Senchyne, Jonathan. The Intimacy of Paper in Early and Nineteenth-Century American Literature. University of Massachusetts Press, 2020.

Senchyne’s novel is the piece that inspired my research as I was interested in how women in the home produced writing. In his book, Senchyne looks at the earliest form of paper production and what materials groups who did not have access to paper would use to write. In relation to women, textile workers would weave cloth and housewives would save rags. This archival evidence contains work by many lesser-known figures, many of which were women, and sets forth a new perspective on literary periodization founded on materiality.
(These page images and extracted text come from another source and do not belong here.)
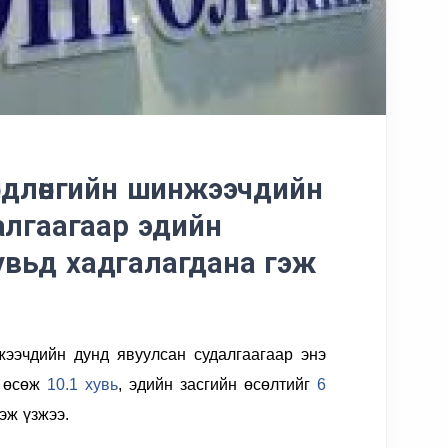
ндлөнгийн шинжээчдийн
алгаагаар эдийн
 хувьд хадгалагдана гэж
ээчдийн дунд явуулсан судалгаагаар энэ
г өсөж
10.1 хувь
, эдийн засгийн өсөлтийг
6
эж үзжээ.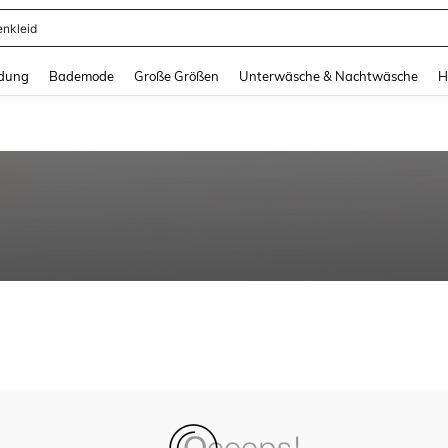
enkleid
and down arrow keys to navigate search Zuletzt gesucht and Suche und Finde. Pr
dung
Bademode
Große Größen
Unterwäsche & Nachtwäsche
H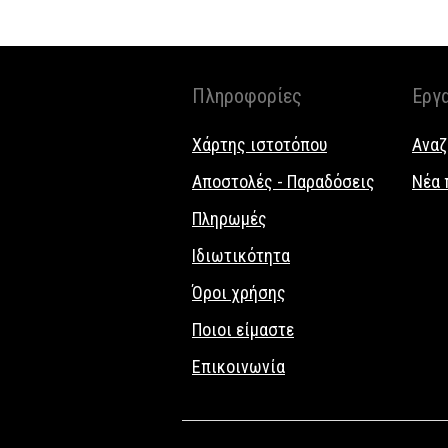
Πληροφορίες
Εργ
Χάρτης ιστοτόπου
Αναζ
Αποστολές - Παραδόσεις
Νέα 
Πληρωμές
Ιδιωτικότητα
Όροι χρήσης
Ποιοι είμαστε
Επικοινωνία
In this look of paper, the page is seen as political in its relation to gender, labor, and race access.

One thought on “Final Project Proposal

  1. Avery: Great start!
    First, and very importantly—“novel” is a genre of fiction and does not describe all books, certainly not scholarly books.

    Now, to the content of your proposal: I think you have the beginning stages of a research question, but this is still way too broad and needs a lot more research so that you can, then, start narrowing to focus for a short essay. Are you interested in doing a deep dive into Ms. Magazine or into a modernist journal and show how it is edited by women; then bring in feminist scholarship to describe how this exemplary project tells us more about the longer history of women involved in editorial literary circles? OR, are you interested in scrapbooking as an aesthetic and literary genre that has been misaligned in literary history? These are two very different projects and will draw from different scholarly sources. Either is fine, but I think you need to pick which one you’re most interested in and then pursue… and, as your bibliography suggests already, there are different scholarly sources for each of these questions.

    In terms of your thesis, “the historic roots” of undervaluing women women’s labor are long and deep, and cannot be addressed in a single essay or a single book. But you can gesture towards these longer roots by close reading and doing historical analysis of a single literary artifact or genre– again, which example are you most interested in? Answering that question will begin the narrowing process and help us further narrow your bibliography.

    Think a bit more about what you most want to research and then send me a revised thesis draft. Good start here!